Connett to bring the package to her at the repair shop. At Hoffman’s home Macias

had taken possession of the package and kept it under his supervision and control.

He loaded the box into the back seat of Hoffman’s car, where he sat and, with

Connett driving, the two went to the repair shop site. Hoffman was suspicious about

the package, and before the others arrived she told Quintanar that there was

4 something wrong with the package, and she questioned him about it, although at that

point narcotics were “the furthest thing from [her] mind.” Defendant told her it

contained papers for Pablo coming from California. She responded that Pablo had

not lived in California for seven years, and she told Quintanar that when the box

arrived at the repair shop she was going to open it, so he just might as well tell her the

truth. Quintanar then told her that there were drugs in the box, “[he] asked me just

to give – just to turn the box over to him, not to destroy him.” He then asked her

what she wanted, whether she wanted “a cut [of the drug] or if [she] wanted money.”

When the car arrived Connett was driving and Macias was in the rear seat with

the box, which was covered by a jacket. Hoffman opened the door, grasped Macias

by the shirt and pulled him from the car, jumped in the car and “told Michelle to get

out of there.” Neither Quintanar nor Macias made any verbal or physical attempt to

stop Hoffman from driving away with the package still in the car.

Hoffman and Michelle drove to the police station with Michelle at the wheel.

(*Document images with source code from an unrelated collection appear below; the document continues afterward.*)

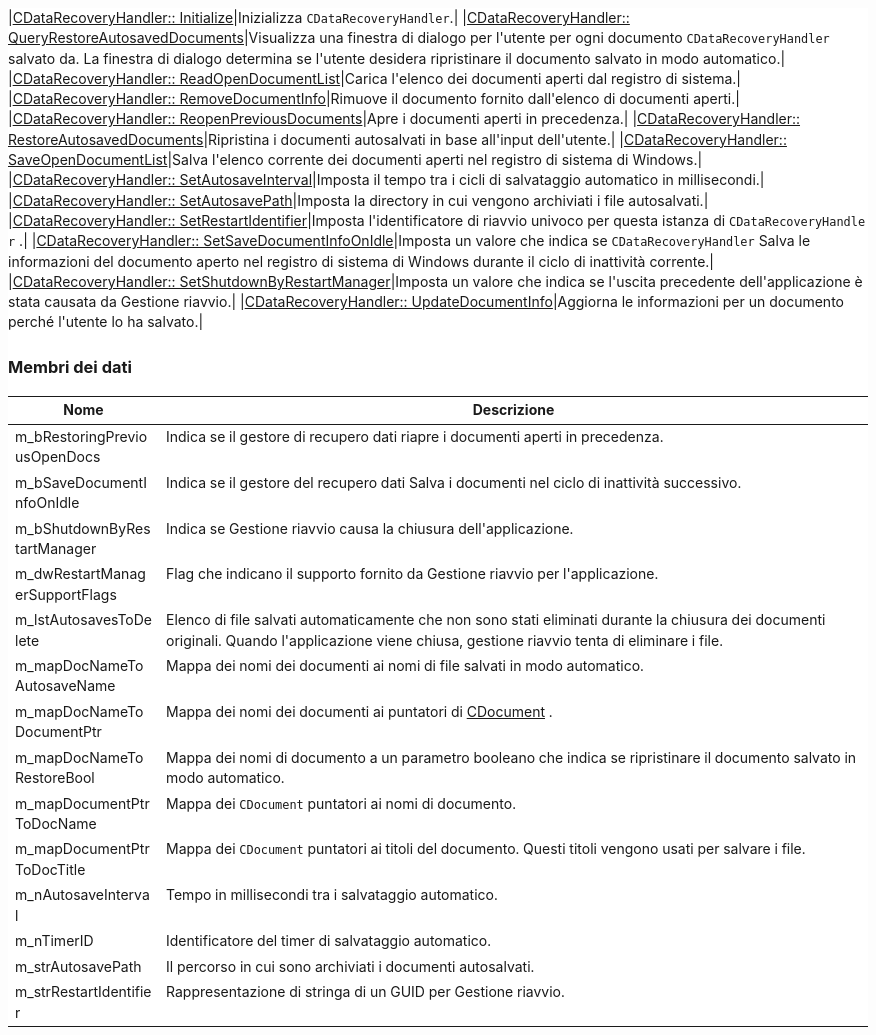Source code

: |[CDataRecoveryHandler:: Initialize](#initialize)|Inizializza `CDataRecoveryHandler`.|
|[CDataRecoveryHandler:: QueryRestoreAutosavedDocuments](#queryrestoreautosaveddocuments)|Visualizza una finestra di dialogo per l'utente per ogni documento `CDataRecoveryHandler` salvato da. La finestra di dialogo determina se l'utente desidera ripristinare il documento salvato in modo automatico.|
|[CDataRecoveryHandler:: ReadOpenDocumentList](#readopendocumentlist)|Carica l'elenco dei documenti aperti dal registro di sistema.|
|[CDataRecoveryHandler:: RemoveDocumentInfo](#removedocumentinfo)|Rimuove il documento fornito dall'elenco di documenti aperti.|
|[CDataRecoveryHandler:: ReopenPreviousDocuments](#reopenpreviousdocuments)|Apre i documenti aperti in precedenza.|
|[CDataRecoveryHandler:: RestoreAutosavedDocuments](#restoreautosaveddocuments)|Ripristina i documenti autosalvati in base all'input dell'utente.|
|[CDataRecoveryHandler:: SaveOpenDocumentList](#saveopendocumentlist)|Salva l'elenco corrente dei documenti aperti nel registro di sistema di Windows.|
|[CDataRecoveryHandler:: SetAutosaveInterval](#setautosaveinterval)|Imposta il tempo tra i cicli di salvataggio automatico in millisecondi.|
|[CDataRecoveryHandler:: SetAutosavePath](#setautosavepath)|Imposta la directory in cui vengono archiviati i file autosalvati.|
|[CDataRecoveryHandler:: SetRestartIdentifier](#setrestartidentifier)|Imposta l'identificatore di riavvio univoco per questa istanza di `CDataRecoveryHandler` .|
|[CDataRecoveryHandler:: SetSaveDocumentInfoOnIdle](#setsavedocumentinfoonidle)|Imposta un valore che indica se `CDataRecoveryHandler` Salva le informazioni del documento aperto nel registro di sistema di Windows durante il ciclo di inattività corrente.|
|[CDataRecoveryHandler:: SetShutdownByRestartManager](#setshutdownbyrestartmanager)|Imposta un valore che indica se l'uscita precedente dell'applicazione è stata causata da Gestione riavvio.|
|[CDataRecoveryHandler:: UpdateDocumentInfo](#updatedocumentinfo)|Aggiorna le informazioni per un documento perché l'utente lo ha salvato.|

### <a name="data-members"></a>Membri dei dati

|Nome|Descrizione|
|-|-|
|m_bRestoringPreviousOpenDocs|Indica se il gestore di recupero dati riapre i documenti aperti in precedenza.|
|m_bSaveDocumentInfoOnIdle|Indica se il gestore del recupero dati Salva i documenti nel ciclo di inattività successivo.|
|m_bShutdownByRestartManager|Indica se Gestione riavvio causa la chiusura dell'applicazione.|
|m_dwRestartManagerSupportFlags|Flag che indicano il supporto fornito da Gestione riavvio per l'applicazione.|
|m_lstAutosavesToDelete|Elenco di file salvati automaticamente che non sono stati eliminati durante la chiusura dei documenti originali. Quando l'applicazione viene chiusa, gestione riavvio tenta di eliminare i file.|
|m_mapDocNameToAutosaveName|Mappa dei nomi dei documenti ai nomi di file salvati in modo automatico.|
|m_mapDocNameToDocumentPtr|Mappa dei nomi dei documenti ai puntatori di [CDocument](../../mfc/reference/cdocument-class.md) .|
|m_mapDocNameToRestoreBool|Mappa dei nomi di documento a un parametro booleano che indica se ripristinare il documento salvato in modo automatico.|
|m_mapDocumentPtrToDocName|Mappa dei `CDocument` puntatori ai nomi di documento.|
|m_mapDocumentPtrToDocTitle|Mappa dei `CDocument` puntatori ai titoli del documento. Questi titoli vengono usati per salvare i file.|
|m_nAutosaveInterval|Tempo in millisecondi tra i salvataggio automatico.|
|m_nTimerID|Identificatore del timer di salvataggio automatico.|
|m_strAutosavePath|Il percorso in cui sono archiviati i documenti autosalvati.|
|m_strRestartIdentifier|Rappresentazione di stringa di un GUID per Gestione riavvio.|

Hoffman asked to be directed to the narcotics unit, turned the box over to an

interviewing officer and reported to him that it had come to her house, that Connett

had brought it to her, that she was not sure what was in the box but that Quintanar

had told her it contained drugs. The officer opened it and found that it contained a

plastic sealed bag, which contained methamphetamine.

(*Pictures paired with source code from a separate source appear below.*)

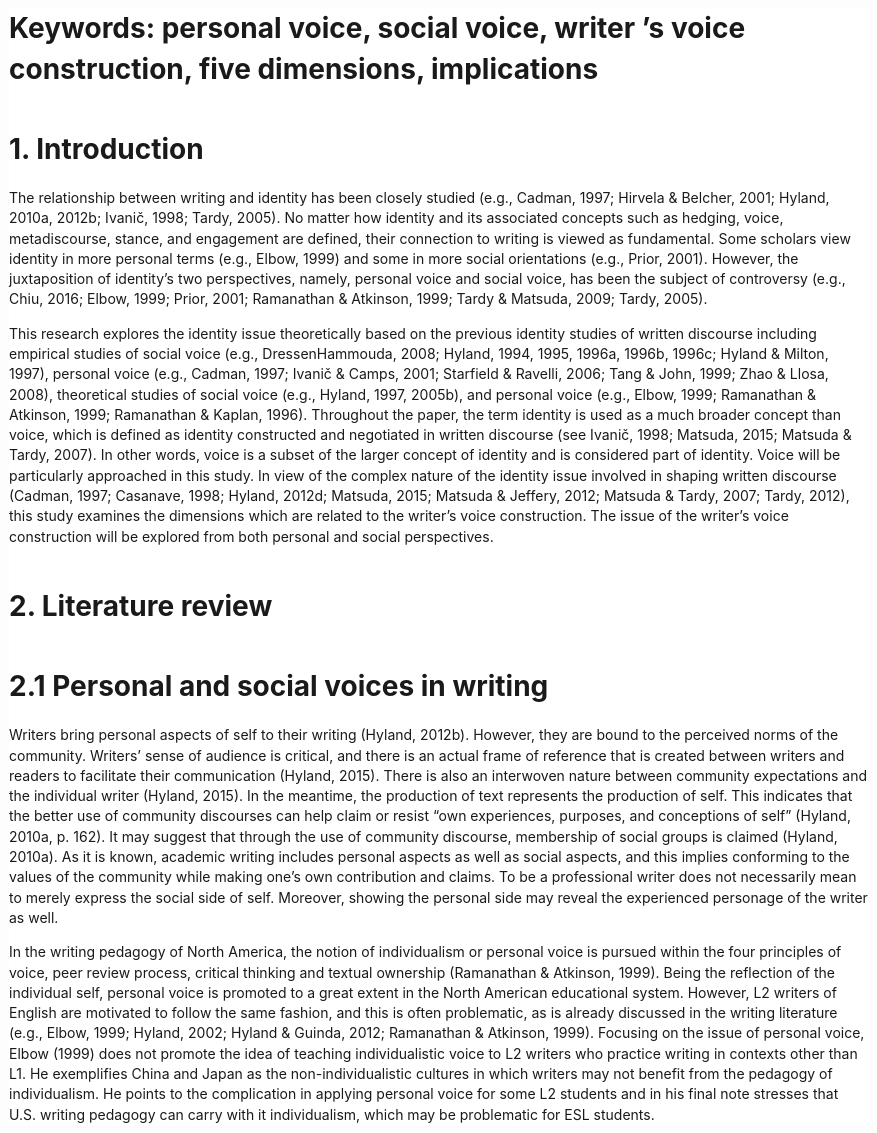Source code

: # Keywords: personal voice, social voice, writer ’s voice construction, five dimensions, implications

# 1. Introduction

The relationship between writing and identity has been closely studied (e.g., Cadman, 1997; Hirvela & Belcher, 2001; Hyland, 2010a, 2012b; Ivanič, 1998; Tardy, 2005). No matter how identity and its associated concepts such as hedging, voice, metadiscourse, stance, and engagement are defined, their connection to writing is viewed as fundamental. Some scholars view identity in more personal terms (e.g., Elbow, 1999) and some in more social orientations (e.g., Prior, 2001). However, the juxtaposition of identity’s two perspectives, namely, personal voice and social voice, has been the subject of controversy (e.g., Chiu, 2016; Elbow, 1999; Prior, 2001; Ramanathan & Atkinson, 1999; Tardy & Matsuda, 2009; Tardy, 2005).

This research explores the identity issue theoretically based on the previous identity studies of written discourse including empirical studies of social voice (e.g., DressenHammouda, 2008; Hyland, 1994, 1995, 1996a, 1996b, 1996c; Hyland & Milton, 1997), personal voice (e.g., Cadman, 1997; Ivanič & Camps, 2001; Starfield & Ravelli, 2006; Tang & John, 1999; Zhao & Llosa, 2008), theoretical studies of social voice (e.g., Hyland, 1997, 2005b), and personal voice (e.g., Elbow, 1999; Ramanathan & Atkinson, 1999; Ramanathan & Kaplan, 1996). Throughout the paper, the term identity is used as a much broader concept than voice, which is defined as identity constructed and negotiated in written discourse (see Ivanič, 1998; Matsuda, 2015; Matsuda & Tardy, 2007). In other words, voice is a subset of the larger concept of identity and is considered part of identity. Voice will be particularly approached in this study. In view of the complex nature of the identity issue involved in shaping written discourse (Cadman, 1997; Casanave, 1998; Hyland, 2012d; Matsuda, 2015; Matsuda & Jeffery, 2012; Matsuda & Tardy, 2007; Tardy, 2012), this study examines the dimensions which are related to the writer’s voice construction. The issue of the writer’s voice construction will be explored from both personal and social perspectives.

# 2. Literature review

# 2.1 Personal and social voices in writing

Writers bring personal aspects of self to their writing (Hyland, 2012b). However, they are bound to the perceived norms of the community. Writers’ sense of audience is critical, and there is an actual frame of reference that is created between writers and readers to facilitate their communication (Hyland, 2015). There is also an interwoven nature between community expectations and the individual writer (Hyland, 2015). In the meantime, the production of text represents the production of self. This indicates that the better use of community discourses can help claim or resist “own experiences, purposes, and conceptions of self” (Hyland, 2010a, p. 162). It may suggest that through the use of community discourse, membership of social groups is claimed (Hyland, 2010a). As it is known, academic writing includes personal aspects as well as social aspects, and this implies conforming to the values of the community while making one’s own contribution and claims. To be a professional writer does not necessarily mean to merely express the social side of self. Moreover, showing the personal side may reveal the experienced personage of the writer as well.

In the writing pedagogy of North America, the notion of individualism or personal voice is pursued within the four principles of voice, peer review process, critical thinking and textual ownership (Ramanathan & Atkinson, 1999). Being the reflection of the individual self, personal voice is promoted to a great extent in the North American educational system. However, L2 writers of English are motivated to follow the same fashion, and this is often problematic, as is already discussed in the writing literature (e.g., Elbow, 1999; Hyland, 2002; Hyland & Guinda, 2012; Ramanathan & Atkinson, 1999). Focusing on the issue of personal voice, Elbow (1999) does not promote the idea of teaching individualistic voice to L2 writers who practice writing in contexts other than L1. He exemplifies China and Japan as the non-individualistic cultures in which writers may not benefit from the pedagogy of individualism. He points to the complication in applying personal voice for some L2 students and in his final note stresses that U.S. writing pedagogy can carry with it individualism, which may be problematic for ESL students.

5 Neither Quintanar’s name nor his address was on the box. He never touched

it or handled it. He was never in the Hoffman home or in the car with the package.

It was brought from Hoffman’s house to the repair shop at the direction of Hoffman

and in her car. When the package arrived at the garage site, under the control of

Macias, Quintanar did not receive or touch it and it had remained in the car.